Quote the text lines of every row below word for word, leaving out the pictures.

Rows excerpted from a collection
________________________

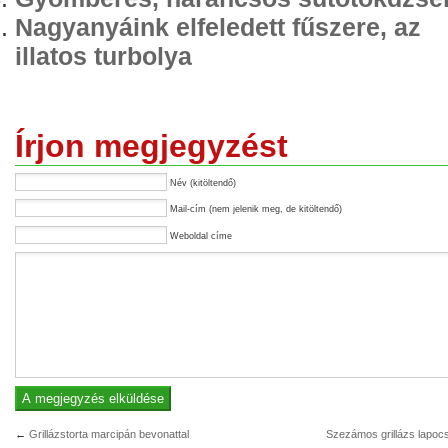
Nagyanyáink elfeledett fűszere, az
illatos turbolya
Írjon megjegyzést
Név (kitöltendő)
Mail-cím (nem jelenik meg, de kitöltendő)
Weboldal címe
←
Grillázstorta marcipán bevonattal
Szezámos grillázs lapoc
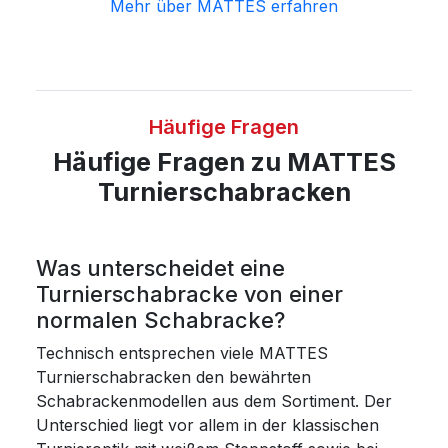
Mehr über MATTES erfahren
Häufige Fragen
Häufige Fragen zu MATTES
Turnierschabracken
Was unterscheidet eine
Turnierschabracke von einer
normalen Schabracke?
Technisch entsprechen viele MATTES
Turnierschabracken den bewährten
Schabrackenmodellen aus dem Sortiment. Der
Unterschied liegt vor allem in der klassischen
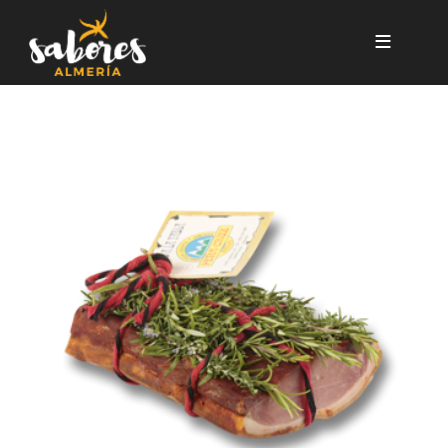
Pasar al contenido principal
Lomo al romero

________________________

[Written response]
Nagyanyáink elfeledett fűszere, az
illatos turbolya
Írjon megjegyzést
Név (kitöltendő)
Mail-cím (nem jelenik meg, de kitöltendő)
Weboldal címe
←
Grillázstorta marcipán bevonattal
Szezámos grillázs lapoc
Mehr über MATTES erfahren
Häufige Fragen
Häufige Fragen zu MATTES
Turnierschabracken
Was unterscheidet eine
Turnierschabracke von einer
normalen Schabracke?
Technisch entsprechen viele MATTES
Turnierschabracken den bewährten
Schabrackenmodellen aus dem Sortiment. Der
Unterschied liegt vor allem in der klassischen
Pasar al contenido principal
Lomo al romero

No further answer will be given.